» **Instruction A**:
According to the forum discussion, what did a young couple in San Diego win a couple of years ago?

» **Document excerpt**:
<<<<

I agree with Sarah. And those reality show contestants? If you look at their jobs, many are college students, or bartenders, or stay-at-home parents, or self-employed, or "consultants" (or whatever euphemism they are using for "unemployed"). They don't need to afford anything other than being gone - they aren't paying for their own trips.

Posted by Barry
San Diego, CA
587 posts

Sarah and Nancy, you beat me to it! Bartenders who are wanna be actors make up a large percentage of the "reality stars." One exception, there is a young couple I know here in San Diego that won the Amazing Race a couple of years ago.

Posted by Fred
San Francisco
2685 posts

Those teachers choosing to teach summer school after the school year ends still have the time to go on a trip to Europe...at least 4- 5 weeks, depending on that district's or private school's school year.

Posted by Agnes
Alexandria, VA, USA
616 posts

Woaaahhhh - this thread is still going...! I think a good point was brought up by Sarah about adverse career repercussions from taking a lot of time off, which highlights the bifurcated answer to this question - it depends if you're in the 20-40 crowd and have less seniority and clout (and vacation time accrued) at work vs the Rickster crowd which is likely above 40, set in their career and have enough time accrued, or retired. But the perception - accurate or not, it's out there like a white elephant - of taking time off as being a career sideliner is a sad statement on how American businesses view vacation time (i.e. that an employee can actually be viewed as not committed enough to their job to disappear for 2-3 weeks). And of course it's not even as clear cut as that, since over 40 folks are having to reinvent themselves all the time if they're unfortunate enough to be cut prematurely...there's a sense of insecurity that plays into decisions to be gone from work for lengthy periods, it's not just a matter of figuring out how to cobble time together.

Posted by Rebecca
Nashville, TN, USA
644 posts

Attention Webmaster. Cleanup on aisle 5. Cleanup on aisle 5. Wow, you go on vacation for a long weekend, don't take a laptop with you, and look what you miss!

Posted by Fred
San Francisco
2685 posts

A "Right to Work" state means no union protection, ie, no recourse, as accurately pointed out. Unions aren't perfect either, but there is a semblance of protection as opposed to none.

Posted by Michael Schneider
New Paltz, NY
6828 posts

There are unionized work places in "right to work" states, but the main difference is that even though you are covered by a union negotiated contract, a worker has the option not being a dues paying member of the union. This cut-off of funds hampers the union's ability to negotiate contracts, deal with grievances, and manage pension/benefit funds. Thus making collective bargaining less attractive to the masses.

>>>>

» **Instruction B**:
Copy the entries verbatim, from the first line of the entries through the line containing "The value at 17-MAR-2020", with both of those lines included.

» **Data for processing**:
<<<<

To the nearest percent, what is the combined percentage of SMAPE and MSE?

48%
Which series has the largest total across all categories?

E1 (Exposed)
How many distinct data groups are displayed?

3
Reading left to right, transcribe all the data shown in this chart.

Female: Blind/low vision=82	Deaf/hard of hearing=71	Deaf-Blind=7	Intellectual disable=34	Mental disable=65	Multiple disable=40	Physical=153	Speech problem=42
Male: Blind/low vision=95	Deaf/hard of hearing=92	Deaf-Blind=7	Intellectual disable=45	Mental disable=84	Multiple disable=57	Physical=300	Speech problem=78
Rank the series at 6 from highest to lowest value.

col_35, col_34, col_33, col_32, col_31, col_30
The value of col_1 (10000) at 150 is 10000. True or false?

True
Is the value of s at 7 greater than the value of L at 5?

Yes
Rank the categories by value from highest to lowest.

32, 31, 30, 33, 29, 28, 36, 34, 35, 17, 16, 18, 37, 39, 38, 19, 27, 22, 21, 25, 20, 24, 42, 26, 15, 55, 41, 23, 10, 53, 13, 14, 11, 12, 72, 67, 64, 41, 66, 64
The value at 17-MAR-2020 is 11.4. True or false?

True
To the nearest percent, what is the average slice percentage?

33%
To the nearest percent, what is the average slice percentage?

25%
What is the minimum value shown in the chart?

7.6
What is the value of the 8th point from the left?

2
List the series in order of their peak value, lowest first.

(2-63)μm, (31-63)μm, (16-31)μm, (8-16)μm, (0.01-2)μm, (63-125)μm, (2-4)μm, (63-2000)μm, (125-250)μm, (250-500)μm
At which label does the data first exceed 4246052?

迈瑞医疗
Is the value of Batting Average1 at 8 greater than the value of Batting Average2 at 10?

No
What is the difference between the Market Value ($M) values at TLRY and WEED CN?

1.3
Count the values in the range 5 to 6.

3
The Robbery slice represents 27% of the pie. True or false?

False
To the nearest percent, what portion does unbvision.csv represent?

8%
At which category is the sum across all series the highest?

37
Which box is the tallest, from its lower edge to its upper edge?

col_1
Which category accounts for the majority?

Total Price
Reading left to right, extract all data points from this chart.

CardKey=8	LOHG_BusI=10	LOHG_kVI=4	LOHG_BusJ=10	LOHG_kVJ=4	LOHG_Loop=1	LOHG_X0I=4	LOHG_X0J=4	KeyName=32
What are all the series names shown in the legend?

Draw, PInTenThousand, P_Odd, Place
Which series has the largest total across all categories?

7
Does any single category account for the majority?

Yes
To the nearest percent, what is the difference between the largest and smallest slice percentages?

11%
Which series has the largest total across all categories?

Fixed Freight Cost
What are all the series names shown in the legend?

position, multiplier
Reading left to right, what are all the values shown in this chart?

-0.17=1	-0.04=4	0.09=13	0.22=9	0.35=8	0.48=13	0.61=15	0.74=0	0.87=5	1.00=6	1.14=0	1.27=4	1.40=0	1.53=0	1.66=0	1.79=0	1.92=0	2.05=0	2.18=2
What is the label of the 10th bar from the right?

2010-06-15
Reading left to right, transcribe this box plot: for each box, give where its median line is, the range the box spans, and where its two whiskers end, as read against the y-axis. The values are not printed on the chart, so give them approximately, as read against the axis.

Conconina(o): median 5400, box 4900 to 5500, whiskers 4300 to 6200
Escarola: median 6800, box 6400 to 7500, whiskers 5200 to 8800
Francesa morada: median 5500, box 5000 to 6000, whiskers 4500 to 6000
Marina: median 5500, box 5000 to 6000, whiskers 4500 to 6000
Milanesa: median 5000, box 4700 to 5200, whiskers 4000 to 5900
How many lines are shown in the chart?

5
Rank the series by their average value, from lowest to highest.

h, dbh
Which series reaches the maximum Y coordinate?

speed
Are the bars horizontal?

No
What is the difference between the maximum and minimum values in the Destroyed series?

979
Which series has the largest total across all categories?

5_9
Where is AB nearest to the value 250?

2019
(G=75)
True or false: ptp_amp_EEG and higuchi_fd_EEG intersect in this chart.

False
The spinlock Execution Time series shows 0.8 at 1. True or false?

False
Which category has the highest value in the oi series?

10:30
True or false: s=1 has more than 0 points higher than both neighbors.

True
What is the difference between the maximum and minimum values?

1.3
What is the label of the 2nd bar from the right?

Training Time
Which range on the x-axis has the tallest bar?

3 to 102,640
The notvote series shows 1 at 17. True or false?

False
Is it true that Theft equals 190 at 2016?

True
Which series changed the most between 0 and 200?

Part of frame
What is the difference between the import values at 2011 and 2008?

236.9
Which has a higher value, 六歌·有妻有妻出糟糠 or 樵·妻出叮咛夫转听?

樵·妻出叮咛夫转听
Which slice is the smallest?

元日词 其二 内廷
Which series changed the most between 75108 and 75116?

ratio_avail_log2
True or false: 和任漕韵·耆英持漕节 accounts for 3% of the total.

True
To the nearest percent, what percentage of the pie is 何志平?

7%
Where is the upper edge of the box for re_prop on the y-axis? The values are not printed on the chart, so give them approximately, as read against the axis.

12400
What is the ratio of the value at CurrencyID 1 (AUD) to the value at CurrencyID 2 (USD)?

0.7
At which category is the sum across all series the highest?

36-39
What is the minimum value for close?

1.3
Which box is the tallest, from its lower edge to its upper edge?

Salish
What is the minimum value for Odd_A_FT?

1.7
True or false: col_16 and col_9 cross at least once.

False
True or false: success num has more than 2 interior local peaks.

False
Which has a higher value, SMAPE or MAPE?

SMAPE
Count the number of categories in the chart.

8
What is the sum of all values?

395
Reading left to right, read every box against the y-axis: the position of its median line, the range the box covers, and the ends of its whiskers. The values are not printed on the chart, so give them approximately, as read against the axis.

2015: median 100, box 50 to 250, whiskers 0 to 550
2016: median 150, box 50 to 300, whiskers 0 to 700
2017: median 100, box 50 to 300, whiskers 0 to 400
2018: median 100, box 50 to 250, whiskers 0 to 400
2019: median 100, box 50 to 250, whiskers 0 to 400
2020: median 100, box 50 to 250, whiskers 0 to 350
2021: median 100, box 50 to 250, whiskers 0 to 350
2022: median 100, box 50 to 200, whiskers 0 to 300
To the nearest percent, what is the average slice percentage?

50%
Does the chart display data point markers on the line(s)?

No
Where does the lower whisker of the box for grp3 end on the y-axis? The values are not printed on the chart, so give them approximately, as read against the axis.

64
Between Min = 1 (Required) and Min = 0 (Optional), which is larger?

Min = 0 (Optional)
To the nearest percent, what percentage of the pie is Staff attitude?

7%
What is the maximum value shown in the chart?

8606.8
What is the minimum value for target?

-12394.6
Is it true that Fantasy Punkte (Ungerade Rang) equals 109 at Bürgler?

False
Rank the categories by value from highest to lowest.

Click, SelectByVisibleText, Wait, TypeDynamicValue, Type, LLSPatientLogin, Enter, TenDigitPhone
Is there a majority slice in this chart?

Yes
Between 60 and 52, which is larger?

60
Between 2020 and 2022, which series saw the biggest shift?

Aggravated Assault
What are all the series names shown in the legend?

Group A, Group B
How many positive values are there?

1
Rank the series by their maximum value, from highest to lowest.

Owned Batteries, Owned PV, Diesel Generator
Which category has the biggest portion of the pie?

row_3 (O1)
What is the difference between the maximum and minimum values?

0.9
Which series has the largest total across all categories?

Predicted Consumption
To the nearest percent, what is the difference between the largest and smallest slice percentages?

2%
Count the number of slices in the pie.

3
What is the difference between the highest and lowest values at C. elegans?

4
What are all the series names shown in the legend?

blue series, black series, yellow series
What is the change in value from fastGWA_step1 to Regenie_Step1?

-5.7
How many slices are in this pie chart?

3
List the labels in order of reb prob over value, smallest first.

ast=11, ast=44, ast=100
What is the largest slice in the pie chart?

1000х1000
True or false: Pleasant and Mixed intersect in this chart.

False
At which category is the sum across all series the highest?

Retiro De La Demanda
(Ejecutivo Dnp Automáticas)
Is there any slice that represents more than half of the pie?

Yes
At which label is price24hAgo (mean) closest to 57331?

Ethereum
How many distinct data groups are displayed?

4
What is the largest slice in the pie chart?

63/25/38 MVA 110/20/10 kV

>>>>

» **Task response A**:
The Amazing Race.

» **Task response B**:
To the nearest percent, what is the combined percentage of SMAPE and MSE?

48%
Which series has the largest total across all categories?

E1 (Exposed)
How many distinct data groups are displayed?

3
Reading left to right, transcribe all the data shown in this chart.

Female: Blind/low vision=82	Deaf/hard of hearing=71	Deaf-Blind=7	Intellectual disable=34	Mental disable=65	Multiple disable=40	Physical=153	Speech problem=42
Male: Blind/low vision=95	Deaf/hard of hearing=92	Deaf-Blind=7	Intellectual disable=45	Mental disable=84	Multiple disable=57	Physical=300	Speech problem=78
Rank the series at 6 from highest to lowest value.

col_35, col_34, col_33, col_32, col_31, col_30
The value of col_1 (10000) at 150 is 10000. True or false?

True
Is the value of s at 7 greater than the value of L at 5?

Yes
Rank the categories by value from highest to lowest.

32, 31, 30, 33, 29, 28, 36, 34, 35, 17, 16, 18, 37, 39, 38, 19, 27, 22, 21, 25, 20, 24, 42, 26, 15, 55, 41, 23, 10, 53, 13, 14, 11, 12, 72, 67, 64, 41, 66, 64
The value at 17-MAR-2020 is 11.4. True or false?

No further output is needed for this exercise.